IV. La confirmation

Le baptême est le don premier de la vie surnaturelle, de la vie divine, dans le Christ-Jésus. La “ confirmation ”, c’est justement le complément, la confirmation du baptême et la preuve de sa pleine réalité par le don de la force divine, des énergies divines, de la puissance du Saint-Esprit. Ce n’est ni Pierre ni Paul qui l’ont inventée. Instituée par Jésus lui-même, Pierre et Paul et toute l’Église apostolique en ont été d’abord les témoins éblouis et les bénéficiaires, puis à leur tour ils l’ont donnée aux autres, cette confirmation qui était puissance visible et miraculeuse de l’Esprit-Saint pénétrant les seuls baptisés.

Ainsi, le diacre Philippe ayant prêché la Bonne Nouvelle dans une ville de Samarie et ayant converti et baptisé beaucoup de gens, « les Apôtres qui étaient à Jérusalem y envoyèrent Pierre et Jean. Ceux-ci descendirent donc chez les Samaritains et prièrent pour eux afin que l’Esprit-Saint leur fût donné. Car il n’était tombé(sic) sur aucun d’eux ; ils avaient seulement(je souligne) été baptisés au nom du Seigneur Jésus. Alors Pierre et Jean se mirent à leur imposer les mains et ils recevaient le Saint-Esprit ».
=-=-=-=-=
> CONSIGNE A
Restituez mot pour mot le passage du texte sur la confirmation, de « IV. La confirmation » jusqu'à « les seuls baptisés. ».
Le texte et les entrées n'ont aucun rapport entre eux.

> Tâches de compréhension de figures
=-=-=-=-=
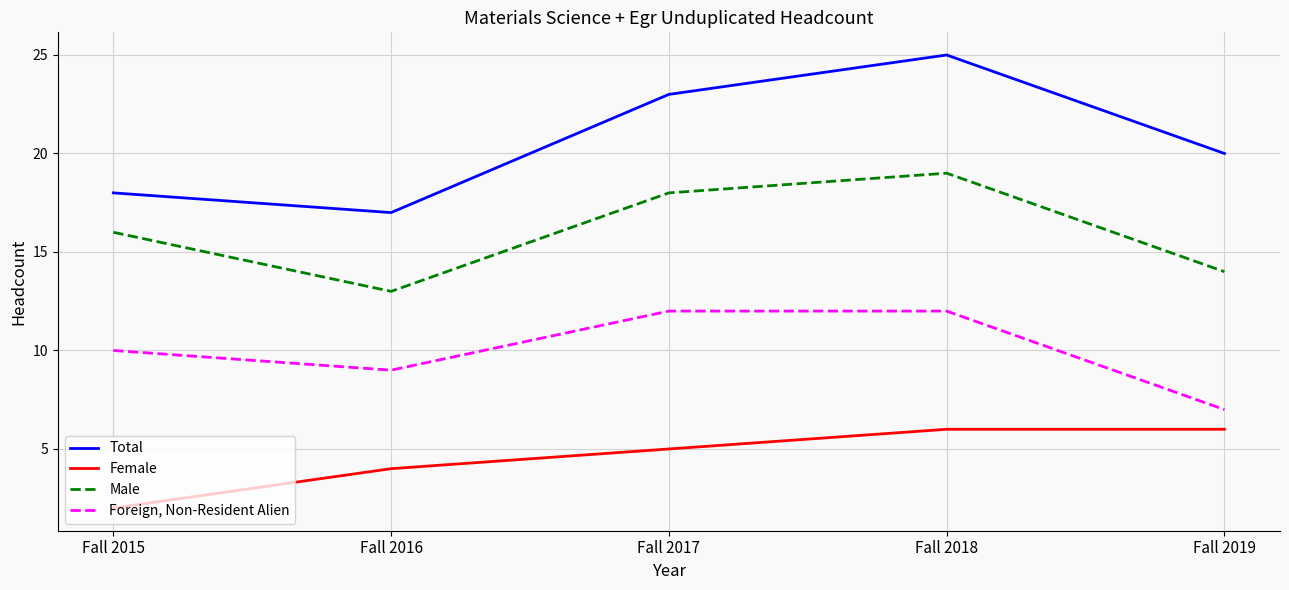

Which series has the largest range (max minus min)?

Total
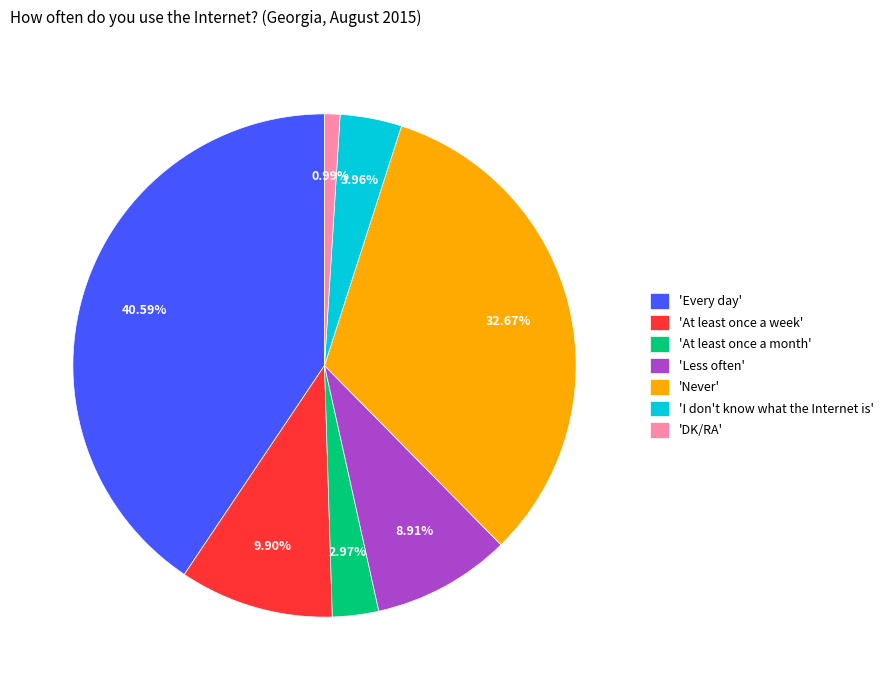

Between 'DK/RA' and 'At least once a week', which is larger?

'At least once a week'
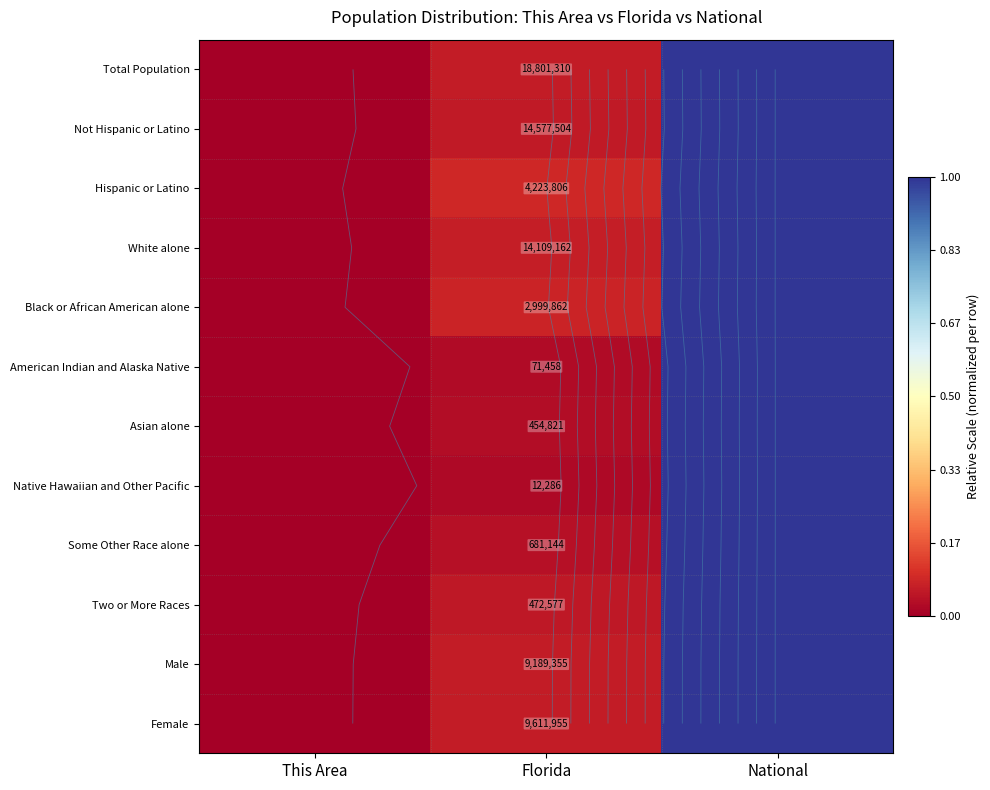

List the labels in order of Hispanic or Latino value, smallest first.

This Area, Florida, National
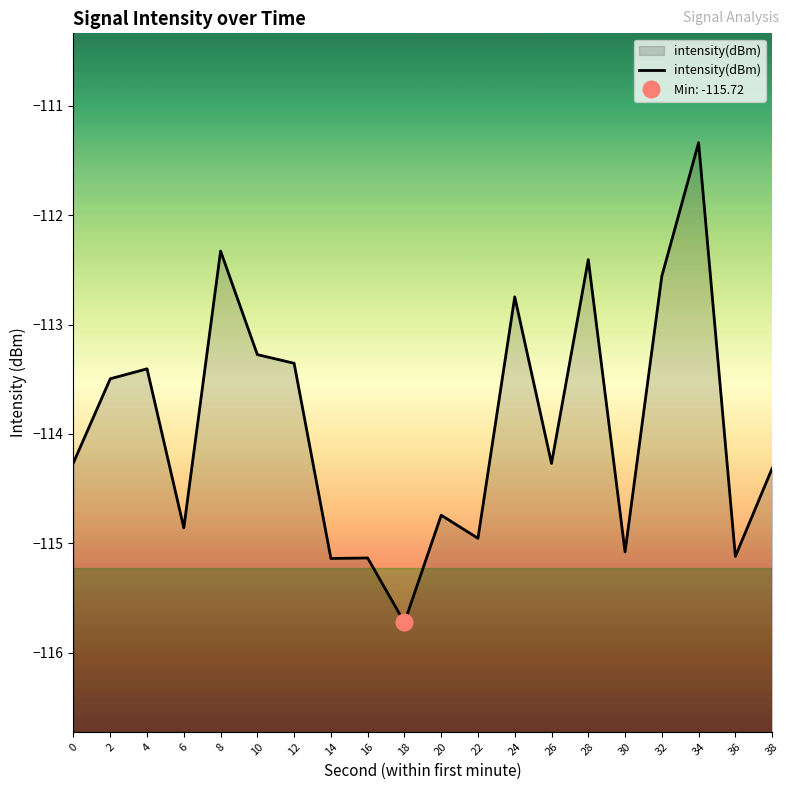

Rank the categories by value from lowest to highest.

18, 14, 16, 36, 30, 22, 6, 20, 38, 26, 0, 2, 4, 12, 10, 24, 32, 28, 8, 34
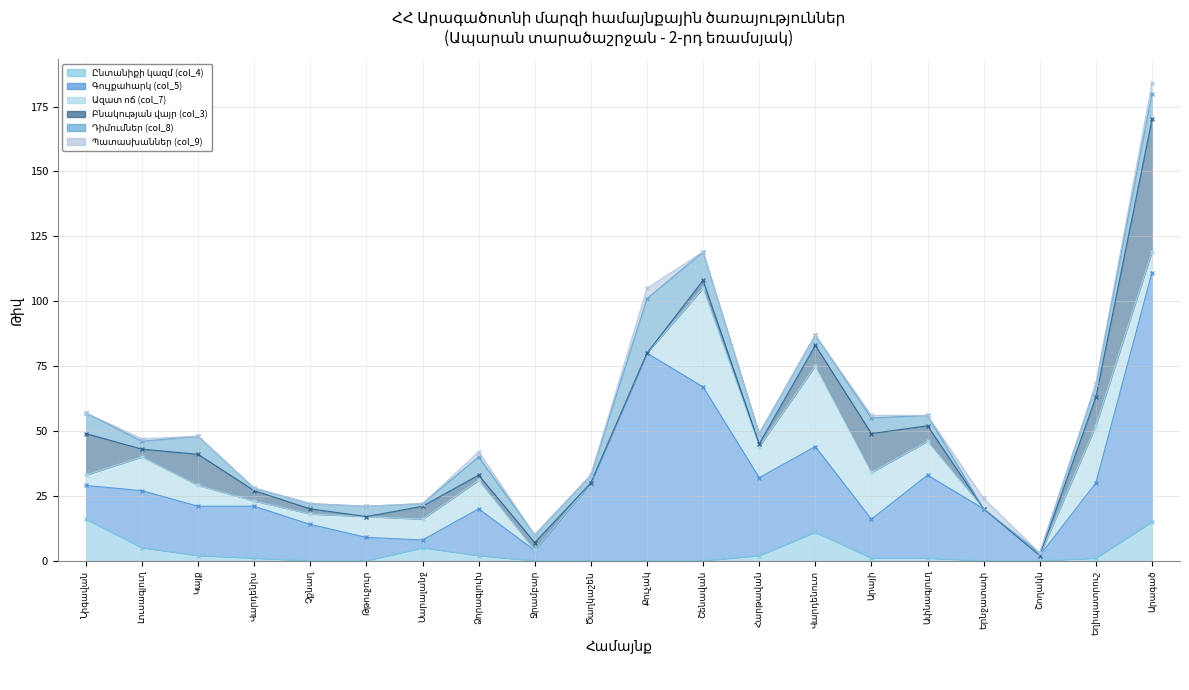

What is the total value across all series at Թթուջուր?

21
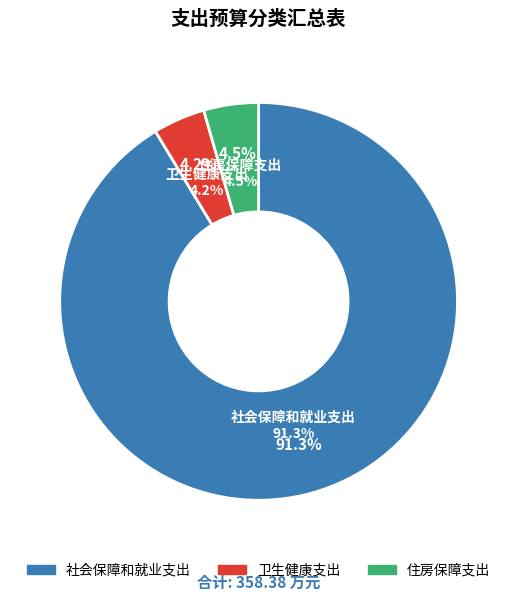

Which category accounts for the majority?

社会保障和就业支出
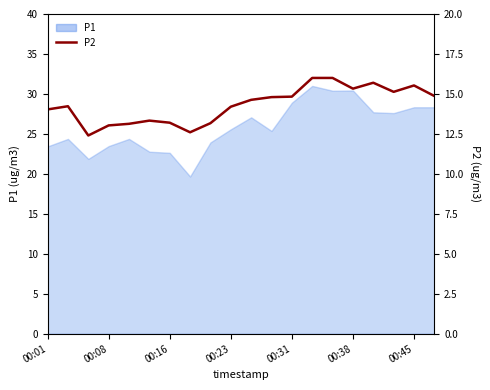

What is the smallest value displayed?

12.4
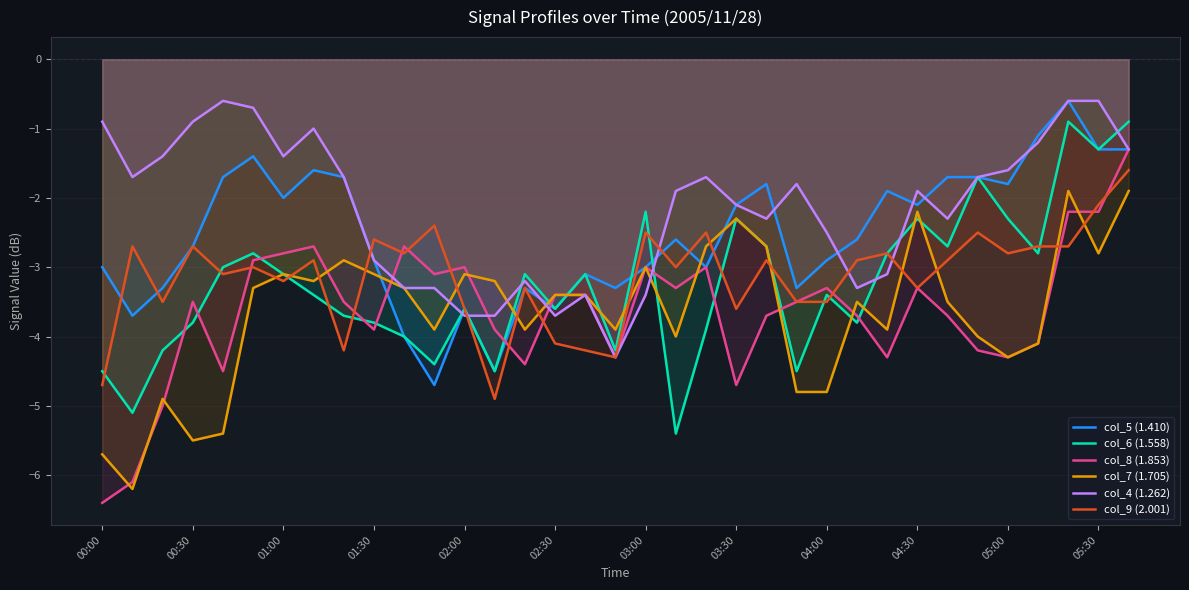

How many interior local valleys does the col_4 (1.262) series have?

7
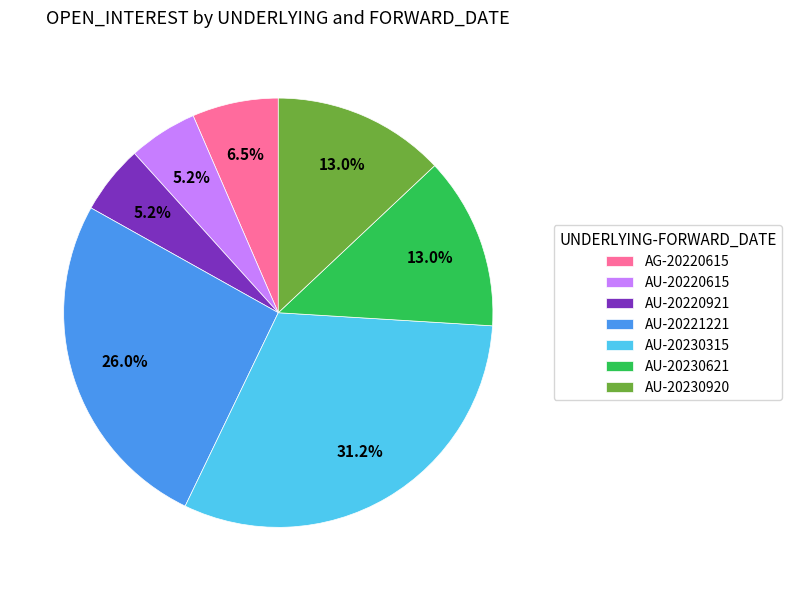

Is there any slice that represents more than half of the pie?

No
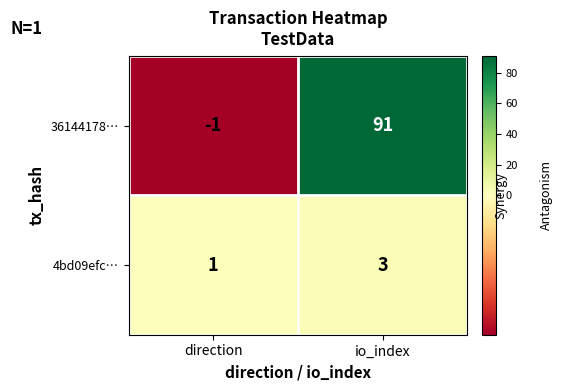

Reading right to left, list all the values displayed in this chart.

36144178…: io_index=91	direction=-1
4bd09efc…: io_index=3	direction=1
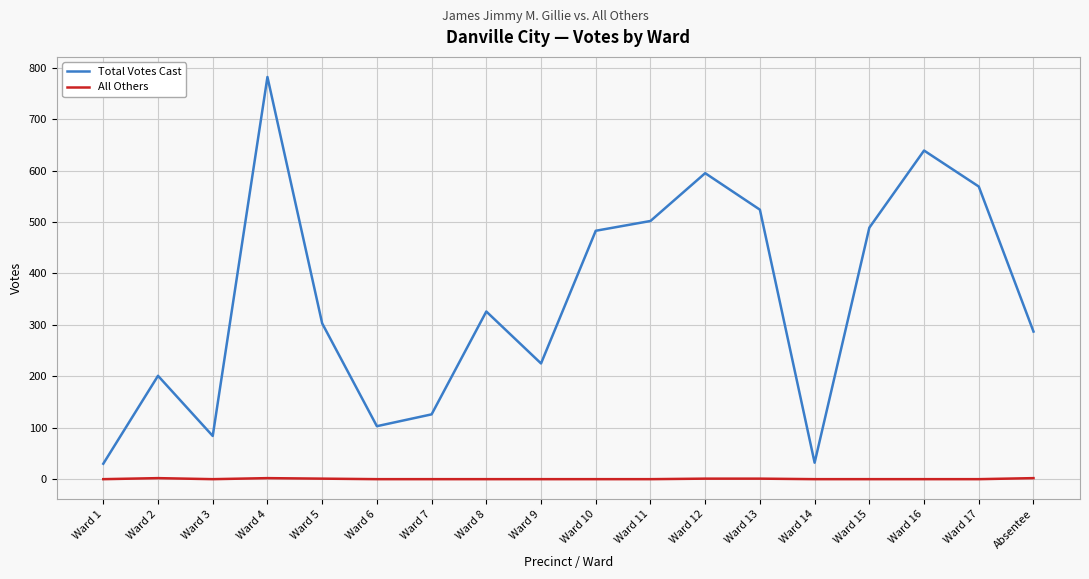

Is the value of All Others at Absentee greater than the value of Total Votes Cast at Ward 4?

No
=-=-=-=-=
> CONSIGNE B
Transcrivez à l'identique les lignes des entrées qui vont de celle contenant « Reading right to » jusqu'à la fin des entrées, bornes comprises. Ne reprenez pas les images.

> RÉPONSE RÉDIGÉE A
IV. La confirmation

Le baptême est le don premier de la vie surnaturelle, de la vie divine, dans le Christ-Jésus. La “ confirmation ”, c’est justement le complément, la confirmation du baptême et la preuve de sa pleine réalité par le don de la force divine, des énergies divines, de la puissance du Saint-Esprit. Ce n’est ni Pierre ni Paul qui l’ont inventée. Instituée par Jésus lui-même, Pierre et Paul et toute l’Église apostolique en ont été d’abord les témoins éblouis et les bénéficiaires, puis à leur tour ils l’ont donnée aux autres, cette confirmation qui était puissance visible et miraculeuse de l’Esprit-Saint pénétrant les seuls baptisés.

> RÉPONSE RÉDIGÉE B
Reading right to left, list all the values displayed in this chart.

36144178…: io_index=91	direction=-1
4bd09efc…: io_index=3	direction=1

Is the value of All Others at Absentee greater than the value of Total Votes Cast at Ward 4?

No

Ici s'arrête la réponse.